→ Directions:
Copy out every line of the records where the string "output" occurs.

Plain-text engineering files
▬▬▬▬▬▬

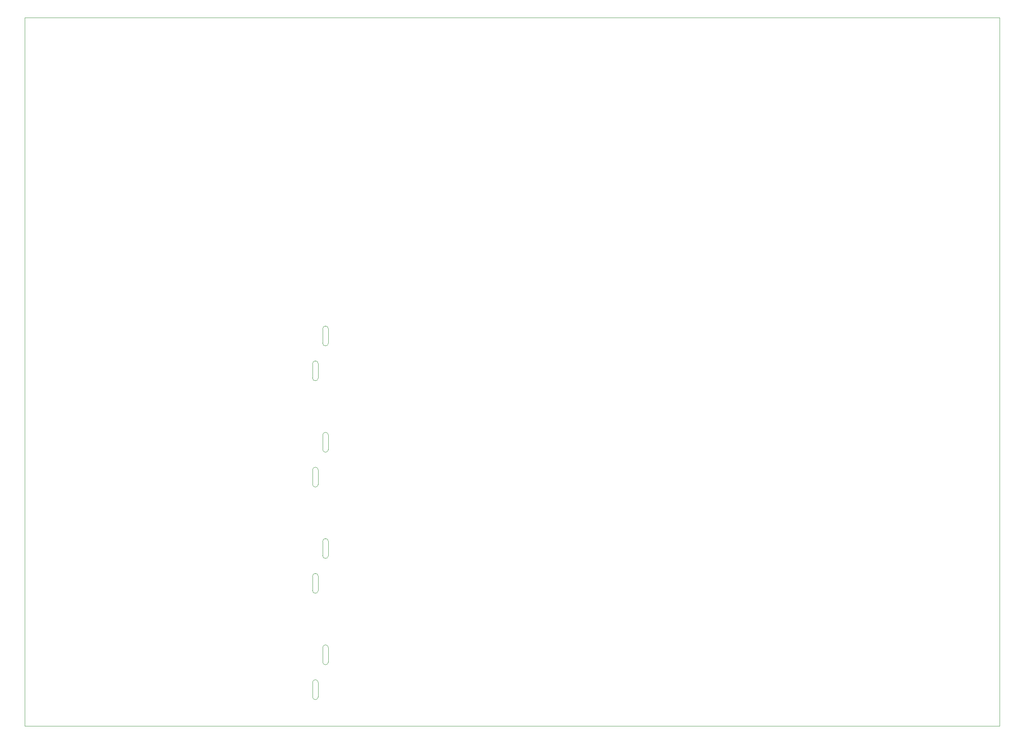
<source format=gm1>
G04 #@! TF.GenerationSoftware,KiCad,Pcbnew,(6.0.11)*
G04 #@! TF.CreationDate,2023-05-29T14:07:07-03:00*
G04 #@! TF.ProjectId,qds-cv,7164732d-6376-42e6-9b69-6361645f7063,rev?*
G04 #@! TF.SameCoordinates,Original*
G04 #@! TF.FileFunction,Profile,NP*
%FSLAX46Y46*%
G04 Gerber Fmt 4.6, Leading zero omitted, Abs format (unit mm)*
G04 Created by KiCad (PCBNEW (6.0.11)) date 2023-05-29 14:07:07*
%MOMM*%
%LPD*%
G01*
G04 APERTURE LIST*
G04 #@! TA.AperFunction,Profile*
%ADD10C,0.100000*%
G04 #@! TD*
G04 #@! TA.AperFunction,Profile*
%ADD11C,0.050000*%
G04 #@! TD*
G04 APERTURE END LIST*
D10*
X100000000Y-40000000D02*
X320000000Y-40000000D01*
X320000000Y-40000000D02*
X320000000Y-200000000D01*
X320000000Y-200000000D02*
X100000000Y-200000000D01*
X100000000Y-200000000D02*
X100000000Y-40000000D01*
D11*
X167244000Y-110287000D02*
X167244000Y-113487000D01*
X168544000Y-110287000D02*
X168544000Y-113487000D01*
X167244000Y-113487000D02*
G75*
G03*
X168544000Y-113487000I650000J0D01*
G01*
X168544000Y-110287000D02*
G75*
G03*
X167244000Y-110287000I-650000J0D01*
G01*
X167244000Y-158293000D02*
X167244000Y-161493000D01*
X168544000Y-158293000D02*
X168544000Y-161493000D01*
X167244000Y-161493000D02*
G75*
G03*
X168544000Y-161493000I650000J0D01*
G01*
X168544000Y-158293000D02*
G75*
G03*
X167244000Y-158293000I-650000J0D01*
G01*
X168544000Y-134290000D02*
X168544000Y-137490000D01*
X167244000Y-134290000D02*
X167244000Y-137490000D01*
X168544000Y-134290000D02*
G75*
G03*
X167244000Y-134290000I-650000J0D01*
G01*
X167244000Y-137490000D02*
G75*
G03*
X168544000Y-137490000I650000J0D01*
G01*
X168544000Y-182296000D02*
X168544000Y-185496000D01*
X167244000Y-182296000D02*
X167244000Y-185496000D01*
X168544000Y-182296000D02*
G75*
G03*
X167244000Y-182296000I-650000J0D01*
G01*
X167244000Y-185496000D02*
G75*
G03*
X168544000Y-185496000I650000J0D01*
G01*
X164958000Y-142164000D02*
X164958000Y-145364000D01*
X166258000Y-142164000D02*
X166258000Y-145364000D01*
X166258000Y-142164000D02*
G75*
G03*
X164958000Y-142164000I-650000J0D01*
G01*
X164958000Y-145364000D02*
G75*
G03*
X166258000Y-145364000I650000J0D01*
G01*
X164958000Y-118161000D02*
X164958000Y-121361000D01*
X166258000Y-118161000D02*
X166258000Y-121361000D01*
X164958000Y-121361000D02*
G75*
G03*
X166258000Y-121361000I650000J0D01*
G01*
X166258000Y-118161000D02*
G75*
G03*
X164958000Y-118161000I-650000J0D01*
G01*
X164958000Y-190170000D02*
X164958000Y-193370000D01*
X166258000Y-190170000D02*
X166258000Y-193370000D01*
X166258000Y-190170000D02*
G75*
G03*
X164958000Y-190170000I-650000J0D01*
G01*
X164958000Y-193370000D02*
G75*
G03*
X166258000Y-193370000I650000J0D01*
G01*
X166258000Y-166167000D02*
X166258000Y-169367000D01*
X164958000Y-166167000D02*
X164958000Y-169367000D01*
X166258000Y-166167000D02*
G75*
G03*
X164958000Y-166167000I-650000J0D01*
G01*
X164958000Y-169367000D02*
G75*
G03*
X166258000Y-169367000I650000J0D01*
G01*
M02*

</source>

▬▬▬▬▬▬

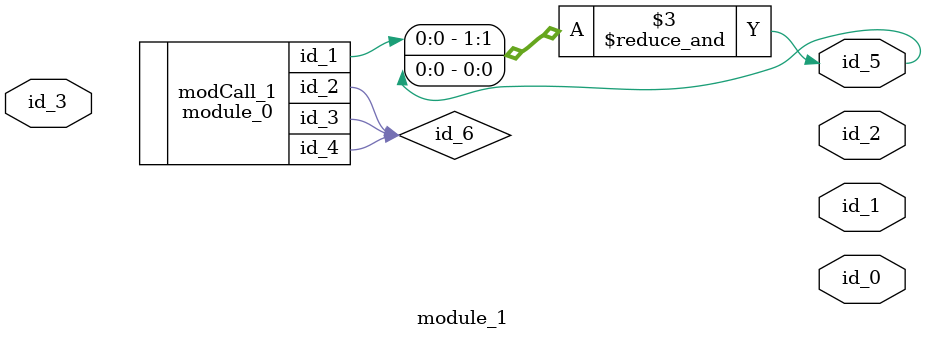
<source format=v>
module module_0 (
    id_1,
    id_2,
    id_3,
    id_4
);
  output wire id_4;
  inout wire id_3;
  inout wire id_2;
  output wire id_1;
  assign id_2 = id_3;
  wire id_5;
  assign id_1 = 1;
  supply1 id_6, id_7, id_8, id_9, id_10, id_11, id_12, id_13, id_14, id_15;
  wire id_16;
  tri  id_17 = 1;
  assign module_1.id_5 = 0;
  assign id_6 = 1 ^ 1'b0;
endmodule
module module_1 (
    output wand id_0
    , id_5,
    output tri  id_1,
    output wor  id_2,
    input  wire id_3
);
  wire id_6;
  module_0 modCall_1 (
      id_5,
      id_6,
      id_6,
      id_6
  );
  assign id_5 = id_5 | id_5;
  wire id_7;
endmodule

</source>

▬▬▬▬▬▬

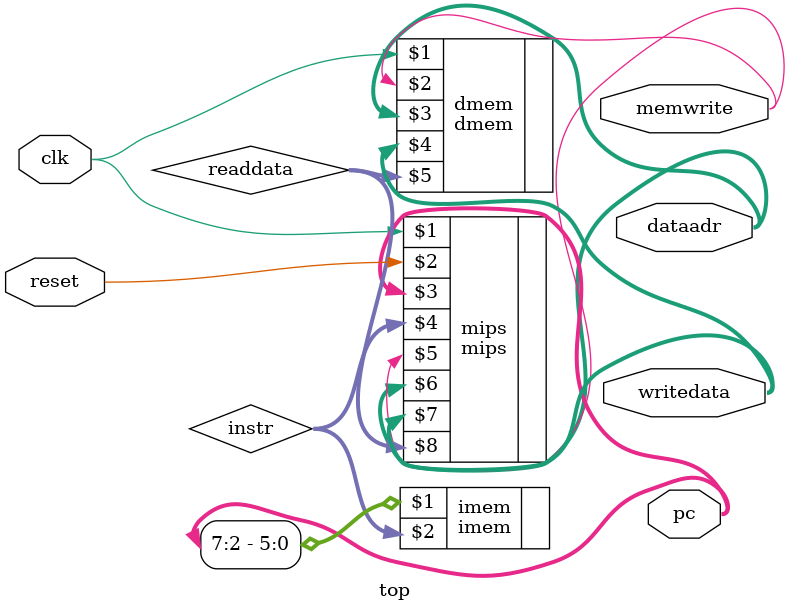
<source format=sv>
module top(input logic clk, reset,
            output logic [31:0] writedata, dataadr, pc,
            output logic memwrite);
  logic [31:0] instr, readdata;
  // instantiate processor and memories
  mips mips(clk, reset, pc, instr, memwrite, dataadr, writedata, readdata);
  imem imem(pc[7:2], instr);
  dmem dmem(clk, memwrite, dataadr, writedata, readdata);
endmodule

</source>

▬▬▬▬▬▬

→ Response to this task:
  output wire id_4;
  output wire id_1;
    output wand id_0
    output tri  id_1,
    output wor  id_2,
            output logic [31:0] writedata, dataadr, pc,
            output logic memwrite);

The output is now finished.